= Problem to solve =
Write out the listing from the line with "Hasta el día" to the line with "20.7. 13:55", both lines included, exactly and nothing beyond. Leave pictures out.

= Provided material =
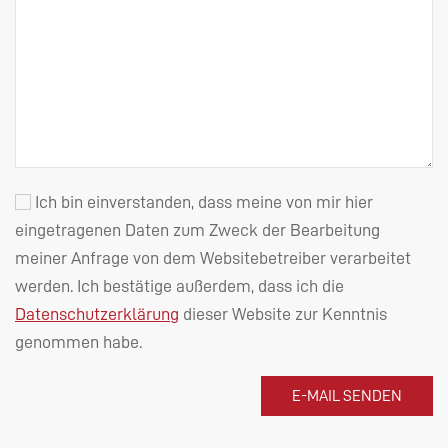
Ich bin einverstanden, dass meine von mir hier
eingetragenen Daten zum Zweck der Bearbeitung
meiner Anfrage von dem Websitebetreiber verarbeitet
werden. Ich bestätige außerdem, dass ich die
Datenschutzerklärung
dieser Website zur Kenntnis
genommen habe.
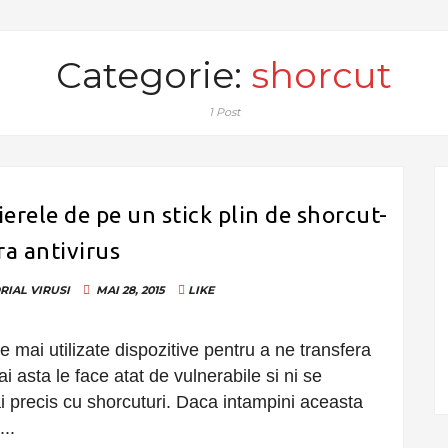
Categorie:
shorcut
1 Post
ierele de pe un stick plin de shorcut-
ra antivirus
RIAL
VIRUSI
MAI 28, 2015
LIKE
le mai utilizate dispozitive pentru a ne transfera
ai asta le face atat de vulnerabile si ni se
i precis cu shorcuturi. Daca intampini aceasta
..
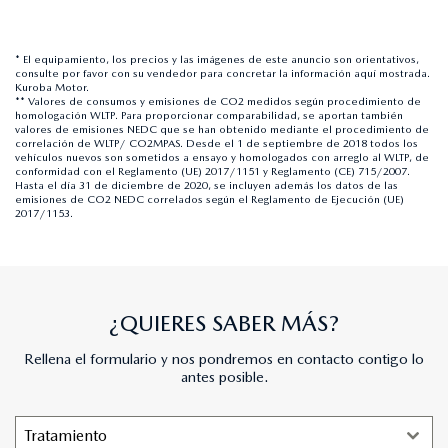
* El equipamiento, los precios y las imágenes de este anuncio son orientativos,
consulte por favor con su vendedor para concretar la información aquí mostrada.
Kuroba Motor.
** Valores de consumos y emisiones de CO2 medidos según procedimiento de
homologación WLTP. Para proporcionar comparabilidad, se aportan también
valores de emisiones NEDC que se han obtenido mediante el procedimiento de
correlación de WLTP/ CO2MPAS. Desde el 1 de septiembre de 2018 todos los
vehículos nuevos son sometidos a ensayo y homologados con arreglo al WLTP, de
conformidad con el Reglamento (UE) 2017/1151 y Reglamento (CE) 715/2007.
Hasta el día 31 de diciembre de 2020, se incluyen además los datos de las
emisiones de CO2 NEDC correlados según el Reglamento de Ejecución (UE)
2017/1153.
¿QUIERES SABER MÁS?
Rellena el formulario y nos pondremos en contacto contigo lo
antes posible.
Tratamiento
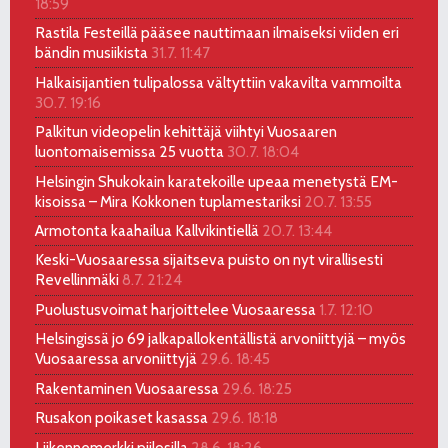
18:59
Rastila Festeillä pääsee nauttimaan ilmaiseksi viiden eri
bändin musiikista
31.7. 11:47
Halkaisijantien tulipalossa vältyttiin vakavilta vammoilta
30.7. 19:16
Palkitun videopelin kehittäjä viihtyi Vuosaaren
luontomaisemissa 25 vuotta
30.7. 18:04
Helsingin Shukokain karatekoille upeaa menetystä EM-
kisoissa – Mira Kokkonen tuplamestariksi
20.7. 13:55
Armotonta kaahailua Kallvikintiellä
20.7. 13:44
Keski-Vuosaaressa sijaitseva puisto on nyt virallisesti
Revellinmäki
8.7. 21:24
Puolustusvoimat harjoittelee Vuosaaressa
1.7. 12:10
Helsingissä jo 69 jalkapallokentällistä arvoniittyjä – myös
Vuosaaressa arvoniittyjä
29.6. 18:45
Rakentaminen Vuosaaressa
29.6. 18:25
Rusakon poikaset kasassa
29.6. 18:18
Liikennemerkki piilosilla
28.6. 18:26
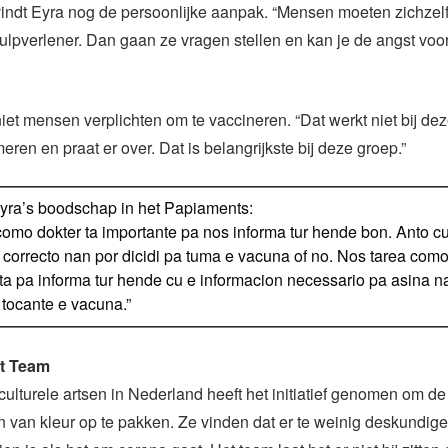
vindt Eyra nog de persoonlijke aanpak. “Mensen moeten zichze
 hulpverlener. Dan gaan ze vragen stellen en kan je de angst voo
niet mensen verplichten om te vaccineren. “Dat werkt niet bij de
eren en praat er over. Dat is belangrijkste bij deze groep.”
yra’s boodschap in het Papiaments:
 como dokter ta importante pa nos informa tur hende bon. Anto c
 correcto nan por dicidi pa tuma e vacuna of no. Nos tarea como
 ta pa informa tur hende cu e informacion necessario pa asina 
 tocante e vacuna.”
t Team
culturele artsen in Nederland heeft het initiatief genomen om de
van kleur op te pakken. Ze vinden dat er te weinig deskundige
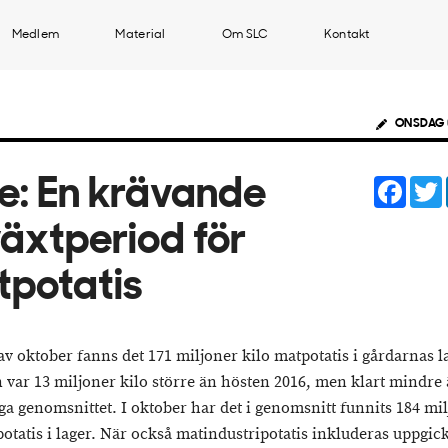
Medlem
Material
Om SLC
Kontakt
ONSDAG 
Face
e: En krävande
lväxtperiod för
potatis
av oktober fanns det 171 miljoner kilo matpotatis i gårdarnas l
var 13 miljoner kilo större än hösten 2016, men klart mindre 
iga genomsnittet. I oktober har det i genomsnitt funnits 184 mi
potatis i lager. När också matindustripotatis inkluderas uppgic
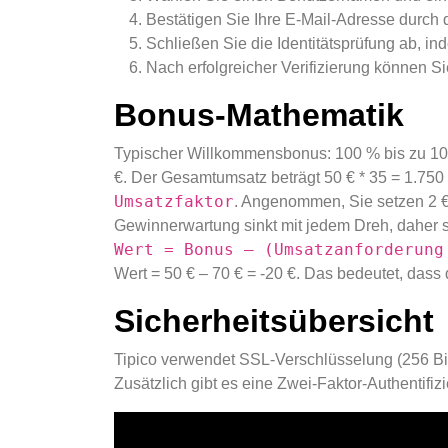
Bestätigen Sie Ihre E-Mail-Adresse durch 
Schließen Sie die Identitätsprüfung ab, i
Nach erfolgreicher Verifizierung können Si
Bonus-Mathematik
Typischer Willkommensbonus: 100 % bis zu 100
€. Der Gesamtumsatz beträgt 50 € * 35 = 1.750 
Umsatzfaktor
. Angenommen, Sie setzen 2 €
Gewinnerwartung sinkt mit jedem Dreh, daher s
Wert = Bonus – (Umsatzanforderung
Wert = 50 € – 70 € = -20 €. Das bedeutet, dass 
Sicherheitsübersicht
Tipico verwendet SSL-Verschlüsselung (256 Bit)
Zusätzlich gibt es eine Zwei-Faktor-Authentifiz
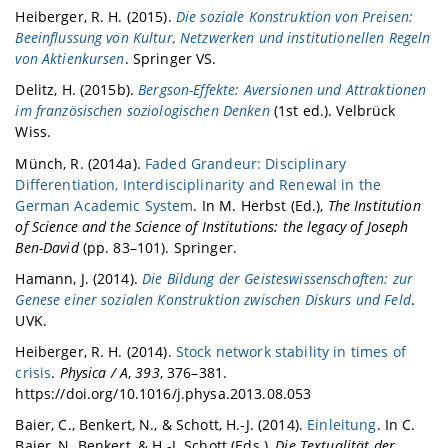
Heiberger, R. H. (2015).
Die soziale Konstruktion von Preisen:
Beeinflussung von Kultur, Netzwerken und institutionellen Regeln
von Aktienkursen
. Springer VS.
Delitz, H. (2015b).
Bergson-Effekte: Aversionen und Attraktionen
im französischen soziologischen Denken
(1st ed.). Velbrück
Wiss.
Münch, R. (2014a).
Faded Grandeur: Disciplinary
Differentiation, Interdisciplinarity and Renewal in the
German Academic System
. In M. Herbst (Ed.),
The Institution
of Science and the Science of Institutions: the legacy of Joseph
Ben-David
(pp. 83–101). Springer.
Hamann, J. (2014).
Die Bildung der Geisteswissenschaften: zur
Genese einer sozialen Konstruktion zwischen Diskurs und Feld
.
UVK.
Heiberger, R. H. (2014).
Stock network stability in times of
crisis
.
Physica / A
,
393
, 376–381.
https://doi.org/10.1016/j.physa.2013.08.053
Baier, C., Benkert, N., & Schott, H.-J. (2014).
Einleitung
. In C.
Baier, N. Benkert, & H.-J. Schott (Eds.),
Die Textualität der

= Task output =
Hasta el día 31 de diciembre de 2020, se incluyen además los datos de las
emisiones de CO2 NEDC correlados según el Reglamento de Ejecución (UE)
2017/1153.
¿QUIERES SABER MÁS?
Rellena el formulario y nos pondremos en contacto contigo lo
antes posible.
Tratamiento
18:59
Rastila Festeillä pääsee nauttimaan ilmaiseksi viiden eri
bändin musiikista
31.7. 11:47
Halkaisijantien tulipalossa vältyttiin vakavilta vammoilta
30.7. 19:16
Palkitun videopelin kehittäjä viihtyi Vuosaaren
luontomaisemissa 25 vuotta
30.7. 18:04
Helsingin Shukokain karatekoille upeaa menetystä EM-
kisoissa – Mira Kokkonen tuplamestariksi
20.7. 13:55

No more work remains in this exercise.